◆ WORKING DATA ◆
+-------+

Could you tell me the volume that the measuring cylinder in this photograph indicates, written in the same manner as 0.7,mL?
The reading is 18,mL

+-------+

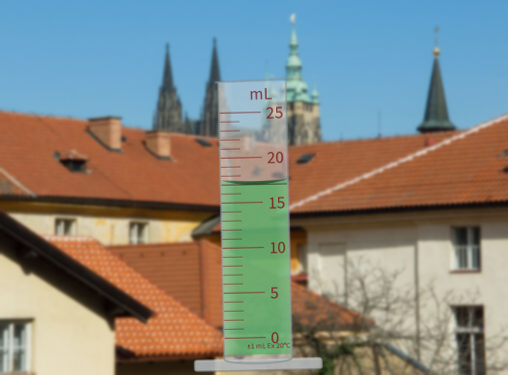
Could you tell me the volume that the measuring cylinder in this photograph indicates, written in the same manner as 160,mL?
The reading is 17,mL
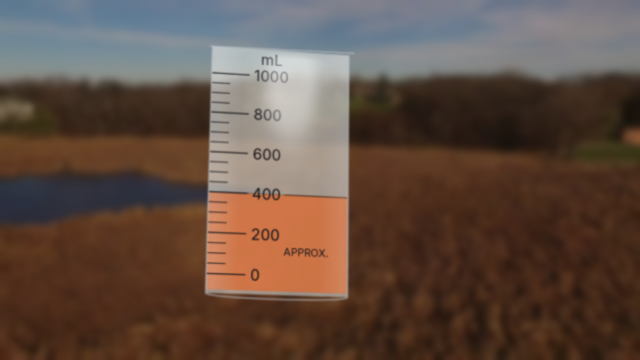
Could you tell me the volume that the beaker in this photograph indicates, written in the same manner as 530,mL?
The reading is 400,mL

+-------+

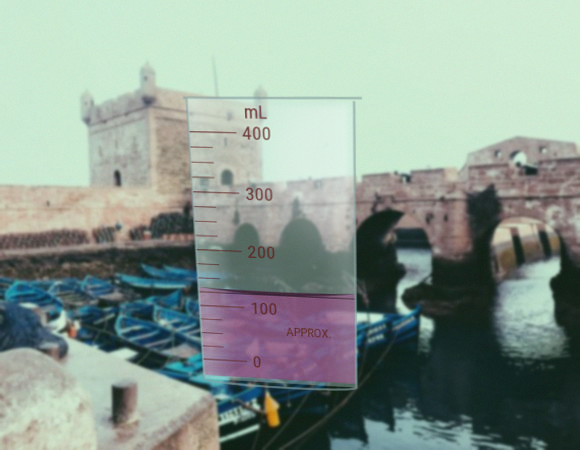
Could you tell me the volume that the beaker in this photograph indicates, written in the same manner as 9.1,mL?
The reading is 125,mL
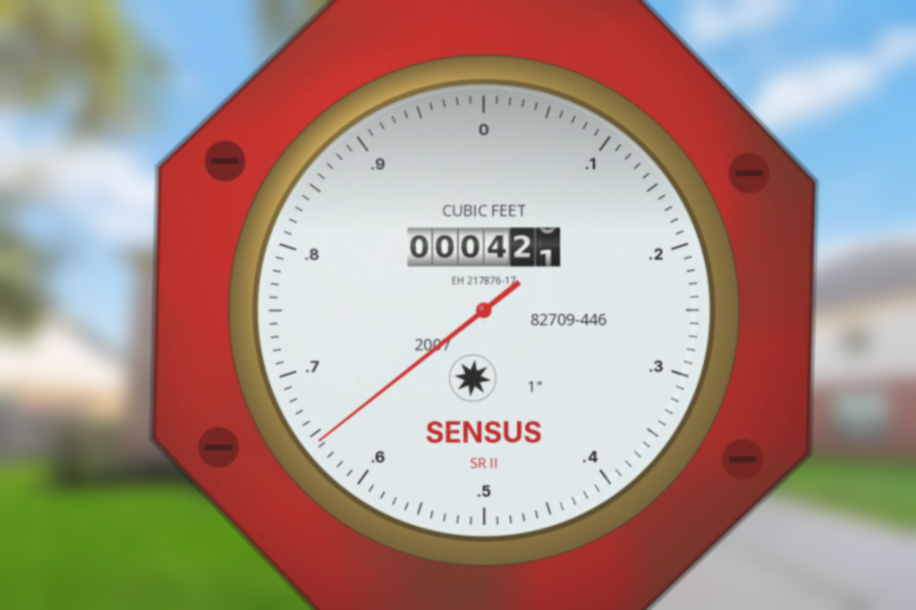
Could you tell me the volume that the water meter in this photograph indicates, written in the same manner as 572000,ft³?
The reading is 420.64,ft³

+-------+

◆ WHAT YOU HAVE TO DO ◆
Rewrite the stretch of the listing from the line containing "manner as 9.1,mL?" through the line containing "The reading is 420.64,ft³" as a numbered list, skipping blank lines and leaving the pictures out.

◆ COMPLETED EXERCISE ◆
1. Could you tell me the volume that the beaker in this photograph indicates, written in the same manner as 9.1,mL?
2. The reading is 125,mL
3. Could you tell me the volume that the water meter in this photograph indicates, written in the same manner as 572000,ft³?
4. The reading is 420.64,ft³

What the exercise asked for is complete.